About this task
The expected answer is the data below, printed verbatim without its pictures.
Segment Start: Records supplied
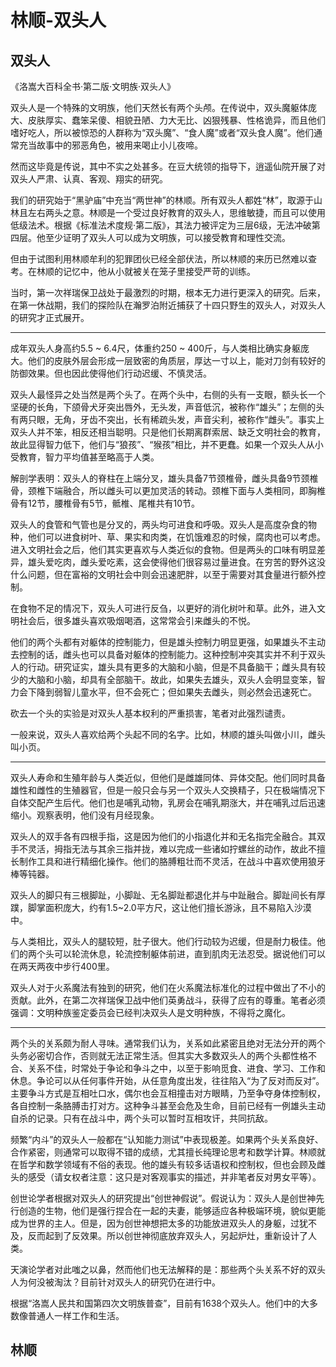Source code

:# 林顺-双头人

## 双头人

《洛嵩大百科全书·第二版·文明族·双头人》

双头人是一个特殊的文明族，他们天然长有两个头颅。在传说中，双头魔躯体庞大、皮肤厚实、蠢笨呆傻、相貌丑陋、力大无比、凶狠残暴、性格诡异，而且他们嗜好吃人，所以被惊恐的人群称为“双头魔”、“食人魔”或者“双头食人魔”。他们通常充当故事中的邪恶角色，被用来喝止小儿夜啼。

然而这毕竟是传说，其中不实之处甚多。在豆大统领的指导下，逍遥仙院开展了对双头人严肃、认真、客观、翔实的研究。

我们的研究始于“黑驴庙”中充当“两世神”的林顺。所有双头人都姓“林”，取源于山林且左右两头之意。林顺是一个受过良好教育的双头人，思维敏捷，而且可以使用低级法术。根据《标准法术度规·第二版》，其法力被评定为三层6级，无法冲破第四层。他至少证明了双头人可以成为文明族，可以接受教育和理性交流。

但由于试图利用林顺牟利的犯罪团伙已经全部伏法，所以林顺的来历已然难以查考。在林顺的记忆中，他从小就被关在笼子里接受严苛的训练。

当时，第一次祥瑞保卫战处于最激烈的时期，根本无力进行更深入的研究。后来，在第一休战期，我们的探险队在瀚罗泊附近捕获了十四只野生的双头人，对双头人的研究才正式展开。

***

成年双头人身高约5.5 ~ 6.4尺，体重约250 ~ 400斤，与人类相比确实身躯庞大。他们的皮肤外层会形成一层致密的角质层，厚达一寸以上，能对刀剑有较好的防御效果。但也因此使得他们行动迟缓、不慎灵活。

双头人最怪异之处当然是两个头了。在两个头中，右侧的头有一支眼，额头长一个坚硬的长角，下颌骨犬牙突出唇外，无头发，声音低沉，被称作“雄头”；左侧的头有两只眼，无角，牙齿不突出，长有稀疏头发，声音尖利，被称作“雌头”。事实上双头人并不笨，相反还相当聪明。只是他们长期离群索居、缺乏文明社会的教育，故此显得智力低下，他们与“狼孩”、“猴孩”相比，并不更蠢。如果一个双头人从小受教育，智力平均值甚至略高于人类。

解剖学表明：双头人的脊柱在上端分叉，雄头具备7节颈椎骨，雌头具备9节颈椎骨，颈椎下端融合，所以雌头可以更加灵活的转动。颈椎下面与人类相同，即胸椎骨有12节，腰椎骨有5节，骶椎、尾椎共有10节。

双头人的食管和气管也是分叉的，两头均可进食和呼吸。双头人是高度杂食的物种，他们可以进食树叶、草、果实和肉类，在饥饿难忍的时候，腐肉也可以考虑。进入文明社会之后，他们其实更喜欢与人类近似的食物。但是两头的口味有明显差异，雄头爱吃肉，雌头爱吃素，这会使得他们很容易过量进食。在穷苦的野外这没什么问题，但在富裕的文明社会中则会迅速肥胖，以至于需要对其食量进行额外控制。

在食物不足的情况下，双头人可进行反刍，以更好的消化树叶和草。此外，进入文明社会后，很多雄头喜欢吸烟喝酒，这常常会引来雌头的不悦。

他们的两个头都有对躯体的控制能力，但是雄头控制力明显更强，如果雄头不主动去控制的话，雌头也可以具备对躯体的控制能力。这种控制冲突其实并不利于双头人的行动。研究证实，雄头具有更多的大脑和小脑，但是不具备脑干；雌头具有较少的大脑和小脑，却具有全部脑干。故此，如果失去雄头，双头人会明显变笨，智力会下降到弱智儿童水平，但不会死亡；但如果失去雌头，则必然会迅速死亡。

砍去一个头的实验是对双头人基本权利的严重损害，笔者对此强烈谴责。

一般来说，双头人喜欢给两个头起不同的名字。比如，林顺的雄头叫做小川，雌头叫小页。

***

双头人寿命和生殖年龄与人类近似，但他们是雌雄同体、异体交配。他们同时具备雄性和雌性的生殖器官，但是一般只会与另一个双头人交换精子，只在极端情况下自体交配产生后代。他们也是哺乳动物，乳房会在哺乳期涨大，并在哺乳过后迅速缩小。观察表明，他们没有月经现象。

双头人的双手各有四根手指，这是因为他们的小指退化并和无名指完全融合。其双手不灵活，拇指无法与其余三指并拢，难以完成一些诸如拧螺丝的动作，故此不擅长制作工具和进行精细化操作。他们的胳膊粗壮而不灵活，在战斗中喜欢使用狼牙棒等钝器。

双头人的脚只有三根脚趾，小脚趾、无名脚趾都退化并与中趾融合。脚趾间长有厚蹼，脚掌面积庞大，约有1.5~2.0平方尺，这让他们擅长游泳，且不易陷入沙漠中。

与人类相比，双头人的腿较短，肚子很大。他们行动较为迟缓，但是耐力极佳。他们的两个头可以轮流休息，轮流控制躯体前进，直到肌肉无法忍受。据说他们可以在两天两夜中步行400里。

双头人对于火系魔法有独到的研究，他们在火系魔法标准化的过程中做出了不小的贡献。此外，在第二次祥瑞保卫战中他们英勇战斗，获得了应有的尊重。笔者必须强调：文明种族鉴定委员会已经判决双头人是文明种族，不得将之魔化。

***

两个头的关系颇为耐人寻味。通常我们认为，关系如此紧密且绝对无法分开的两个头务必密切合作，否则就无法正常生活。但其实大多数双头人的两个头都性格不合、关系不佳，时常处于争论和争斗之中，以至于影响觅食、进食、学习、工作和休息。争论可以从任何事件开始，从任意角度出发，往往陷入“为了反对而反对”。主要争斗方式是互相吐口水，偶尔也会互相撞击对方眼睛，乃至争夺身体控制权，各自控制一条胳膊击打对方。这种争斗甚至会危及生命，目前已经有一例雄头主动自杀的记录。只有在战斗中，两个头可以暂时互相攻讦，共同抗敌。

频繁“内斗”的双头人一般都在“认知能力测试”中表现极差。如果两个头关系良好、合作紧密，则通常可以取得不错的成绩，尤其擅长纯理论思考和数学计算。林顺就在哲学和数学领域有不俗的表现。他的雄头有较多话语权和控制权，但也会顾及雌头的感受（请女权者注意：这只是对客观事实的描述，并非笔者反对男女平等）。

创世论学者根据对双头人的研究提出“创世神假说”。假说认为：双头人是创世神先行创造的生物，他们是强行捏合在一起的夫妻，能够适应各种极端环境，貌似更能成为世界的主人。但是，因为创世神想把太多的功能放进双头人的身躯，过犹不及，反而起到了反效果。所以创世神彻底放弃双头人，另起炉灶，重新设计了人类。

天演论学者对此嗤之以鼻，然而他们也无法解释的是：那些两个头关系不好的双头人为何没被淘汰？目前针对双头人的研究仍在进行中。

根据“洛嵩人民共和国第四次文明族普查”，目前有1638个双头人。他们中的大多数像普通人一样工作和生活。

## 林顺

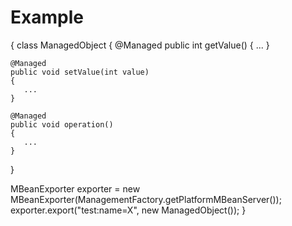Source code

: # Example

{
class ManagedObject
{
    @Managed
    public int getValue()
    {
       ...
    }

    @Managed
    public void setValue(int value)
    {
       ...
    }

    @Managed
    public void operation()
    {
       ...
    }
}


MBeanExporter exporter = new MBeanExporter(ManagementFactory.getPlatformMBeanServer());
exporter.export("test:name=X", new ManagedObject());
}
Segment End: Records supplied
Task result
Source code

:# 林顺-双头人

## 双头人

《洛嵩大百科全书·第二版·文明族·双头人》

双头人是一个特殊的文明族，他们天然长有两个头颅。在传说中，双头魔躯体庞大、皮肤厚实、蠢笨呆傻、相貌丑陋、力大无比、凶狠残暴、性格诡异，而且他们嗜好吃人，所以被惊恐的人群称为“双头魔”、“食人魔”或者“双头食人魔”。他们通常充当故事中的邪恶角色，被用来喝止小儿夜啼。

然而这毕竟是传说，其中不实之处甚多。在豆大统领的指导下，逍遥仙院开展了对双头人严肃、认真、客观、翔实的研究。

我们的研究始于“黑驴庙”中充当“两世神”的林顺。所有双头人都姓“林”，取源于山林且左右两头之意。林顺是一个受过良好教育的双头人，思维敏捷，而且可以使用低级法术。根据《标准法术度规·第二版》，其法力被评定为三层6级，无法冲破第四层。他至少证明了双头人可以成为文明族，可以接受教育和理性交流。

但由于试图利用林顺牟利的犯罪团伙已经全部伏法，所以林顺的来历已然难以查考。在林顺的记忆中，他从小就被关在笼子里接受严苛的训练。

当时，第一次祥瑞保卫战处于最激烈的时期，根本无力进行更深入的研究。后来，在第一休战期，我们的探险队在瀚罗泊附近捕获了十四只野生的双头人，对双头人的研究才正式展开。

***

成年双头人身高约5.5 ~ 6.4尺，体重约250 ~ 400斤，与人类相比确实身躯庞大。他们的皮肤外层会形成一层致密的角质层，厚达一寸以上，能对刀剑有较好的防御效果。但也因此使得他们行动迟缓、不慎灵活。

双头人最怪异之处当然是两个头了。在两个头中，右侧的头有一支眼，额头长一个坚硬的长角，下颌骨犬牙突出唇外，无头发，声音低沉，被称作“雄头”；左侧的头有两只眼，无角，牙齿不突出，长有稀疏头发，声音尖利，被称作“雌头”。事实上双头人并不笨，相反还相当聪明。只是他们长期离群索居、缺乏文明社会的教育，故此显得智力低下，他们与“狼孩”、“猴孩”相比，并不更蠢。如果一个双头人从小受教育，智力平均值甚至略高于人类。

解剖学表明：双头人的脊柱在上端分叉，雄头具备7节颈椎骨，雌头具备9节颈椎骨，颈椎下端融合，所以雌头可以更加灵活的转动。颈椎下面与人类相同，即胸椎骨有12节，腰椎骨有5节，骶椎、尾椎共有10节。

双头人的食管和气管也是分叉的，两头均可进食和呼吸。双头人是高度杂食的物种，他们可以进食树叶、草、果实和肉类，在饥饿难忍的时候，腐肉也可以考虑。进入文明社会之后，他们其实更喜欢与人类近似的食物。但是两头的口味有明显差异，雄头爱吃肉，雌头爱吃素，这会使得他们很容易过量进食。在穷苦的野外这没什么问题，但在富裕的文明社会中则会迅速肥胖，以至于需要对其食量进行额外控制。

在食物不足的情况下，双头人可进行反刍，以更好的消化树叶和草。此外，进入文明社会后，很多雄头喜欢吸烟喝酒，这常常会引来雌头的不悦。

他们的两个头都有对躯体的控制能力，但是雄头控制力明显更强，如果雄头不主动去控制的话，雌头也可以具备对躯体的控制能力。这种控制冲突其实并不利于双头人的行动。研究证实，雄头具有更多的大脑和小脑，但是不具备脑干；雌头具有较少的大脑和小脑，却具有全部脑干。故此，如果失去雄头，双头人会明显变笨，智力会下降到弱智儿童水平，但不会死亡；但如果失去雌头，则必然会迅速死亡。

砍去一个头的实验是对双头人基本权利的严重损害，笔者对此强烈谴责。

一般来说，双头人喜欢给两个头起不同的名字。比如，林顺的雄头叫做小川，雌头叫小页。

***

双头人寿命和生殖年龄与人类近似，但他们是雌雄同体、异体交配。他们同时具备雄性和雌性的生殖器官，但是一般只会与另一个双头人交换精子，只在极端情况下自体交配产生后代。他们也是哺乳动物，乳房会在哺乳期涨大，并在哺乳过后迅速缩小。观察表明，他们没有月经现象。

双头人的双手各有四根手指，这是因为他们的小指退化并和无名指完全融合。其双手不灵活，拇指无法与其余三指并拢，难以完成一些诸如拧螺丝的动作，故此不擅长制作工具和进行精细化操作。他们的胳膊粗壮而不灵活，在战斗中喜欢使用狼牙棒等钝器。

双头人的脚只有三根脚趾，小脚趾、无名脚趾都退化并与中趾融合。脚趾间长有厚蹼，脚掌面积庞大，约有1.5~2.0平方尺，这让他们擅长游泳，且不易陷入沙漠中。

与人类相比，双头人的腿较短，肚子很大。他们行动较为迟缓，但是耐力极佳。他们的两个头可以轮流休息，轮流控制躯体前进，直到肌肉无法忍受。据说他们可以在两天两夜中步行400里。

双头人对于火系魔法有独到的研究，他们在火系魔法标准化的过程中做出了不小的贡献。此外，在第二次祥瑞保卫战中他们英勇战斗，获得了应有的尊重。笔者必须强调：文明种族鉴定委员会已经判决双头人是文明种族，不得将之魔化。

***

两个头的关系颇为耐人寻味。通常我们认为，关系如此紧密且绝对无法分开的两个头务必密切合作，否则就无法正常生活。但其实大多数双头人的两个头都性格不合、关系不佳，时常处于争论和争斗之中，以至于影响觅食、进食、学习、工作和休息。争论可以从任何事件开始，从任意角度出发，往往陷入“为了反对而反对”。主要争斗方式是互相吐口水，偶尔也会互相撞击对方眼睛，乃至争夺身体控制权，各自控制一条胳膊击打对方。这种争斗甚至会危及生命，目前已经有一例雄头主动自杀的记录。只有在战斗中，两个头可以暂时互相攻讦，共同抗敌。

频繁“内斗”的双头人一般都在“认知能力测试”中表现极差。如果两个头关系良好、合作紧密，则通常可以取得不错的成绩，尤其擅长纯理论思考和数学计算。林顺就在哲学和数学领域有不俗的表现。他的雄头有较多话语权和控制权，但也会顾及雌头的感受（请女权者注意：这只是对客观事实的描述，并非笔者反对男女平等）。

创世论学者根据对双头人的研究提出“创世神假说”。假说认为：双头人是创世神先行创造的生物，他们是强行捏合在一起的夫妻，能够适应各种极端环境，貌似更能成为世界的主人。但是，因为创世神想把太多的功能放进双头人的身躯，过犹不及，反而起到了反效果。所以创世神彻底放弃双头人，另起炉灶，重新设计了人类。

天演论学者对此嗤之以鼻，然而他们也无法解释的是：那些两个头关系不好的双头人为何没被淘汰？目前针对双头人的研究仍在进行中。

根据“洛嵩人民共和国第四次文明族普查”，目前有1638个双头人。他们中的大多数像普通人一样工作和生活。

## 林顺

Source code

: # Example

{
class ManagedObject
{
    @Managed
    public int getValue()
    {
       ...
    }

    @Managed
    public void setValue(int value)
    {
       ...
    }

    @Managed
    public void operation()
    {
       ...
    }
}


MBeanExporter exporter = new MBeanExporter(ManagementFactory.getPlatformMBeanServer());
exporter.export("test:name=X", new ManagedObject());
}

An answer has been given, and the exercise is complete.